[Extracted page text data]

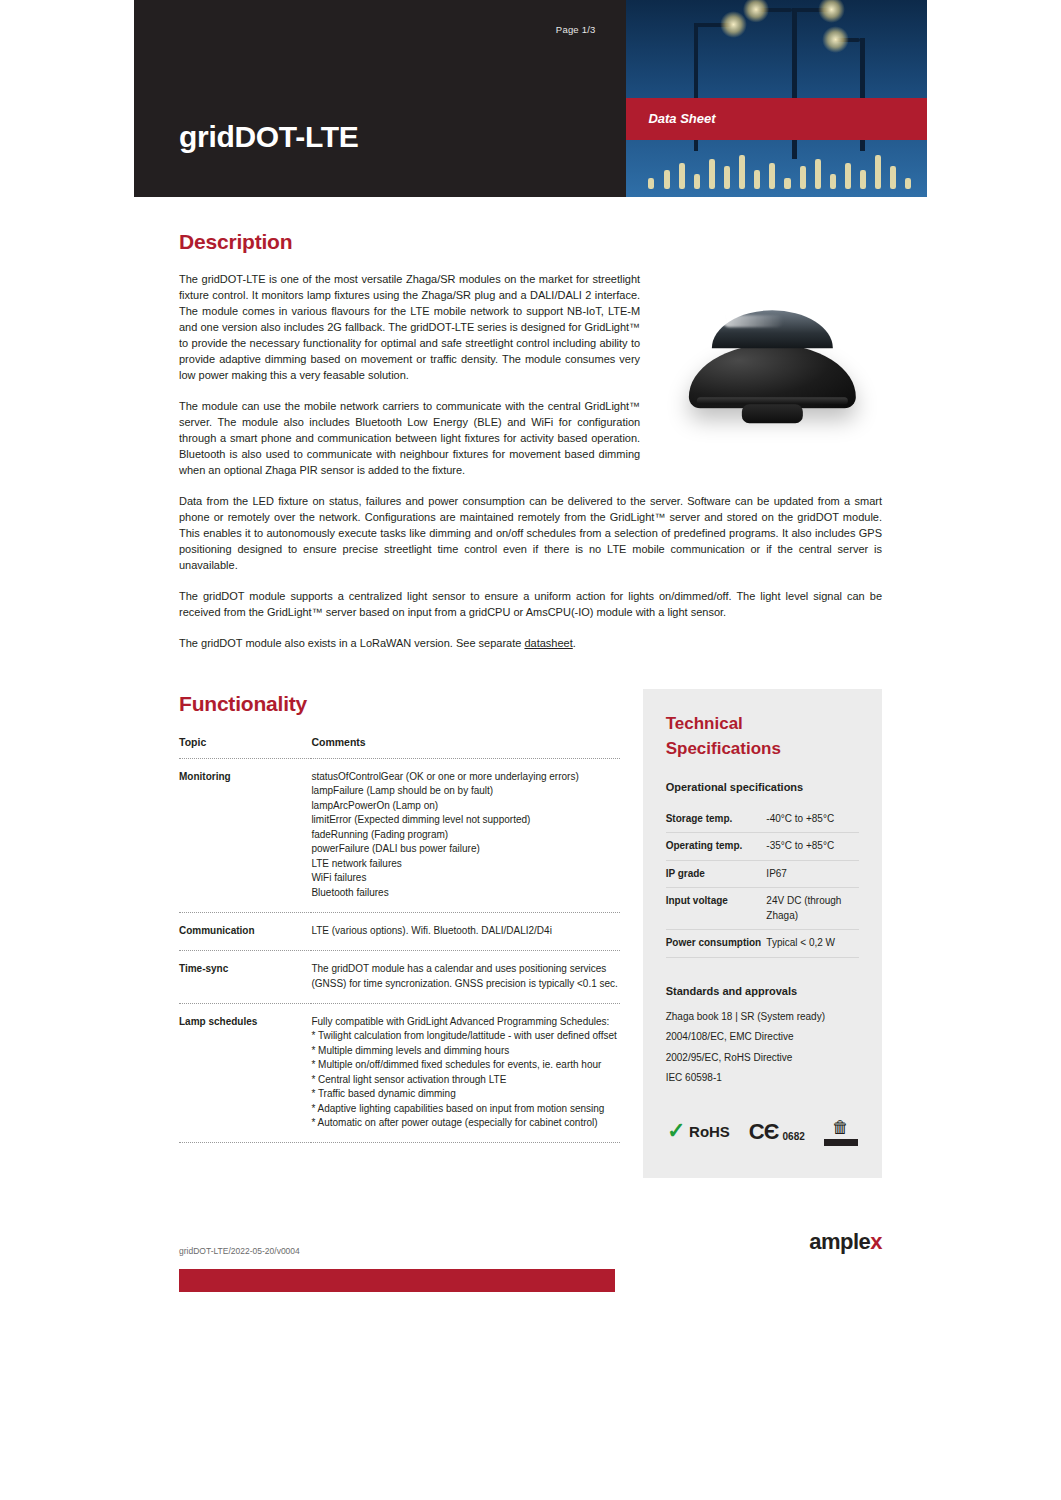Page 1/3
gridDOT-LTE
Data Sheet
Description
The gridDOT-LTE is one of the most versatile Zhaga/SR modules on the market for streetlight fixture control. It monitors lamp fixtures using the Zhaga/SR plug and a DALI/DALI 2 interface. The module comes in various flavours for the LTE mobile network to support NB-IoT, LTE-M and one version also includes 2G fallback. The gridDOT-LTE series is designed for GridLight™ to provide the necessary functionality for optimal and safe streetlight control including ability to provide adaptive dimming based on movement or traffic density. The module consumes very low power making this a very feasable solution.
The module can use the mobile network carriers to communicate with the central GridLight™ server. The module also includes Bluetooth Low Energy (BLE) and WiFi for configuration through a smart phone and communication between light fixtures for activity based operation. Bluetooth is also used to communicate with neighbour fixtures for movement based dimming when an optional Zhaga PIR sensor is added to the fixture.
Data from the LED fixture on status, failures and power consumption can be delivered to the server. Software can be updated from a smart phone or remotely over the network. Configurations are maintained remotely from the GridLight™ server and stored on the gridDOT module. This enables it to autonomously execute tasks like dimming and on/off schedules from a selection of predefined programs. It also includes GPS positioning designed to ensure precise streetlight time control even if there is no LTE mobile communication or if the central server is unavailable.
The gridDOT module supports a centralized light sensor to ensure a uniform action for lights on/dimmed/off. The light level signal can be received from the GridLight™ server based on input from a gridCPU or AmsCPU(-IO) module with a light sensor.
The gridDOT module also exists in a LoRaWAN version. See separate datasheet.
Functionality
| Topic | Comments |
| --- | --- |
| Monitoring | statusOfControlGear (OK or one or more underlaying errors) lampFailure (Lamp should be on by fault) lampArcPowerOn (Lamp on) limitError (Expected dimming level not supported) fadeRunning (Fading program) powerFailure (DALI bus power failure) LTE network failures WiFi failures Bluetooth failures |
| Communication | LTE (various options). Wifi. Bluetooth. DALI/DALI2/D4i |
| Time-sync | The gridDOT module has a calendar and uses positioning services (GNSS) for time syncronization. GNSS precision is typically <0.1 sec. |
| Lamp schedules | Fully compatible with GridLight Advanced Programming Schedules: * Twilight calculation from longitude/lattitude - with user defined offset * Multiple dimming levels and dimming hours * Multiple on/off/dimmed fixed schedules for events, ie. earth hour * Central light sensor activation through LTE * Traffic based dynamic dimming * Adaptive lighting capabilities based on input from motion sensing * Automatic on after power outage (especially for cabinet control) |
Technical Specifications
Operational specifications
| Storage temp. | -40°C to +85°C |
| Operating temp. | -35°C to +85°C |
| IP grade | IP67 |
| Input voltage | 24V DC (through Zhaga) |
| Power consumption | Typical < 0,2 W |
Standards and approvals
Zhaga book 18 | SR (System ready)
2004/108/EC, EMC Directive
2002/95/EC, RoHS Directive
IEC 60598-1
✓RoHS
CЄ0682
🗑
gridDOT-LTE/2022-05-20/v0004
amplex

[WHAT THE EXERCISE ASKS] Reproduce all of the entries above word for word, but leave out their pictures.

[YOUR SOLUTION]
Page 1/3
gridDOT-LTE
Data Sheet
Description
The gridDOT-LTE is one of the most versatile Zhaga/SR modules on the market for streetlight fixture control. It monitors lamp fixtures using the Zhaga/SR plug and a DALI/DALI 2 interface. The module comes in various flavours for the LTE mobile network to support NB-IoT, LTE-M and one version also includes 2G fallback. The gridDOT-LTE series is designed for GridLight™ to provide the necessary functionality for optimal and safe streetlight control including ability to provide adaptive dimming based on movement or traffic density. The module consumes very low power making this a very feasable solution.
The module can use the mobile network carriers to communicate with the central GridLight™ server. The module also includes Bluetooth Low Energy (BLE) and WiFi for configuration through a smart phone and communication between light fixtures for activity based operation. Bluetooth is also used to communicate with neighbour fixtures for movement based dimming when an optional Zhaga PIR sensor is added to the fixture.
Data from the LED fixture on status, failures and power consumption can be delivered to the server. Software can be updated from a smart phone or remotely over the network. Configurations are maintained remotely from the GridLight™ server and stored on the gridDOT module. This enables it to autonomously execute tasks like dimming and on/off schedules from a selection of predefined programs. It also includes GPS positioning designed to ensure precise streetlight time control even if there is no LTE mobile communication or if the central server is unavailable.
The gridDOT module supports a centralized light sensor to ensure a uniform action for lights on/dimmed/off. The light level signal can be received from the GridLight™ server based on input from a gridCPU or AmsCPU(-IO) module with a light sensor.
The gridDOT module also exists in a LoRaWAN version. See separate datasheet.
Functionality
| Topic | Comments |
| --- | --- |
| Monitoring | statusOfControlGear (OK or one or more underlaying errors) lampFailure (Lamp should be on by fault) lampArcPowerOn (Lamp on) limitError (Expected dimming level not supported) fadeRunning (Fading program) powerFailure (DALI bus power failure) LTE network failures WiFi failures Bluetooth failures |
| Communication | LTE (various options). Wifi. Bluetooth. DALI/DALI2/D4i |
| Time-sync | The gridDOT module has a calendar and uses positioning services (GNSS) for time syncronization. GNSS precision is typically <0.1 sec. |
| Lamp schedules | Fully compatible with GridLight Advanced Programming Schedules: * Twilight calculation from longitude/lattitude - with user defined offset * Multiple dimming levels and dimming hours * Multiple on/off/dimmed fixed schedules for events, ie. earth hour * Central light sensor activation through LTE * Traffic based dynamic dimming * Adaptive lighting capabilities based on input from motion sensing * Automatic on after power outage (especially for cabinet control) |
Technical Specifications
Operational specifications
| Storage temp. | -40°C to +85°C |
| Operating temp. | -35°C to +85°C |
| IP grade | IP67 |
| Input voltage | 24V DC (through Zhaga) |
| Power consumption | Typical < 0,2 W |
Standards and approvals
Zhaga book 18 | SR (System ready)
2004/108/EC, EMC Directive
2002/95/EC, RoHS Directive
IEC 60598-1
✓RoHS
CЄ0682
🗑
gridDOT-LTE/2022-05-20/v0004
amplex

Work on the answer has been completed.